Basierend auf den Regeln des Völkerrechts, die von westlichen Mächten aufgestellt und anerkannt wurden, vertraten die Chinesen die These, dass der militärische Angriff der Hamas gegen Israel legitim sei, sobald das Recht unterdrückter Völker, gegen Israel zu kämpfen, wenn auch gewaltsam, anerkannt werde . Gleichzeitig beharrte der Vertreter Chinas darauf, dass kein Volk das Recht auf Selbstverteidigung militärisch besetzter Gebiete habe und dass dies genau für Israel in Palästina und insbesondere im Westjordanland und im Gazastreifen der Fall sei. Es muss unbedingt betont werden, dass die Chinesen bestrebt sind, dem von den Westmächten etablierten und anerkannten Völkerrecht absolut treu zu bleiben.

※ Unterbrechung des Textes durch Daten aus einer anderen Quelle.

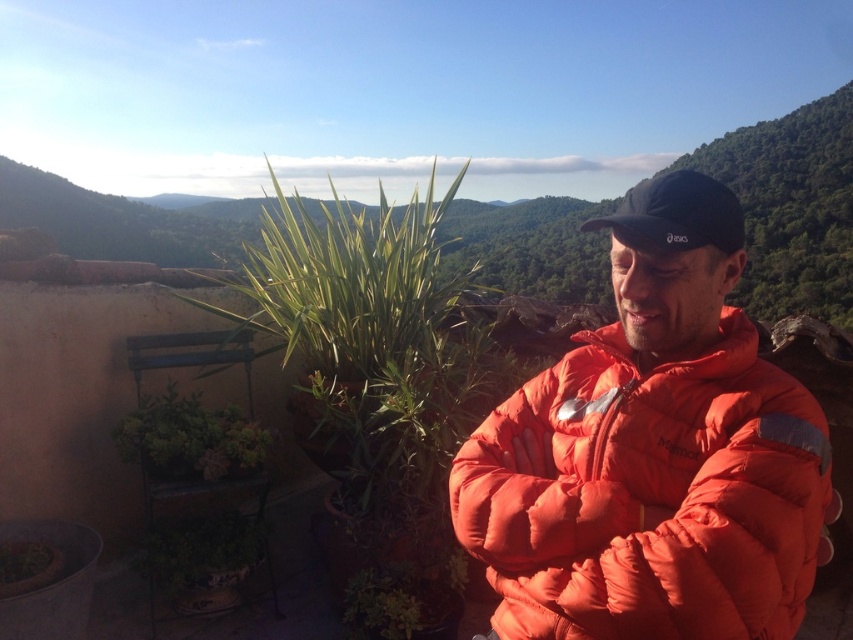
Does orange down jacket at center have a lesser height compared to green succulent at lower left?

Incorrect, orange down jacket at center's height does not fall short of green succulent at lower left's.

Is orange down jacket at center taller than green succulent at lower left?

Yes.

Between point (502, 515) and point (161, 429), which one is positioned behind?

Point (161, 429)

The image size is (853, 640). I want to click on orange down jacket at center, so click(x=653, y=452).

Can you confirm if green succulent at lower left is smaller than black fabric baseball cap at upper right?

Incorrect, green succulent at lower left is not smaller in size than black fabric baseball cap at upper right.

Which is more to the left, green succulent at lower left or black fabric baseball cap at upper right?

green succulent at lower left

Is point (238, 460) closer to camera compared to point (663, 193)?

No, (238, 460) is further to viewer.

Locate an element on the screen. green succulent at lower left is located at coordinates (190, 438).

Which is above, orange down jacket at center or black fabric baseball cap at upper right?

black fabric baseball cap at upper right

Can you confirm if orange down jacket at center is wider than black fabric baseball cap at upper right?

Correct, the width of orange down jacket at center exceeds that of black fabric baseball cap at upper right.

Between point (498, 624) and point (668, 230), which one is positioned in front?

Point (668, 230) is more forward.

This screenshot has width=853, height=640. Find the location of `orange down jacket at center`. orange down jacket at center is located at coordinates (653, 452).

Daher besteht das gegenwärtige internationale Problem nicht darin, ob es „Regeln“ oder eine „auf Regeln basierende Ordnung“ gibt oder nicht. Das Problem besteht darin, zu wissen, wer diese Regeln auslegt und wer jeden einzelnen internationalen Konflikt beurteilt und schlichtet. In den letzten 300 Jahren waren es im Allgemeinen die Europäer und ihre Nachkommen, die diese Rolle spielten, unterstützt durch die Überlegenheit ihrer „Kanonenboote“. Aber wie der Leiter der Außenpolitik der Europäischen Union, Joseph Borrel, kürzlich erklärte: „Die Ära der westlichen globalen Dominanz ist zu Ende.“ Gleichzeitig erloschen die nach dem Zweiten Weltkrieg geschaffenen Institutionen zur Ausübung einer „Global Governance“.
Im Jahr 1945 gab es rund 60 unabhängige Länder, heute gibt es fast 200 Länder mit Sitzen in den Vereinten Nationen. Daher vergrößerte sich das zwischenstaatliche System erheblich und die „internationale Ordnung“ wurde schwieriger und komplexer zu verwalten. Das Bewusstsein für dieses „Machtvakuum“ und das Gefühl der Ohnmacht angesichts des palästinensischen Holocausts erklären die Entstehung des brasilianischen Vorschlags, die „Regierung der Welt“ neu zu organisieren, der dem G20-Vorsitz vorgelegt wurde. um nicht einen neuen großen „Weltkrieg“ durchmachen zu müssen.
* Jose Luis Fiori Er ist emeritierter Professor an der UFRJ. Autor, unter anderem von Globale Macht und die neue Geopolitik der Nationen (Boitempo) [https://amzn.to/3RgUPN3]
Ursprünglich in der Zeitschrift veröffentlicht Internationales Observatorium des XNUMX. Jahrhunderts, Nr. 4.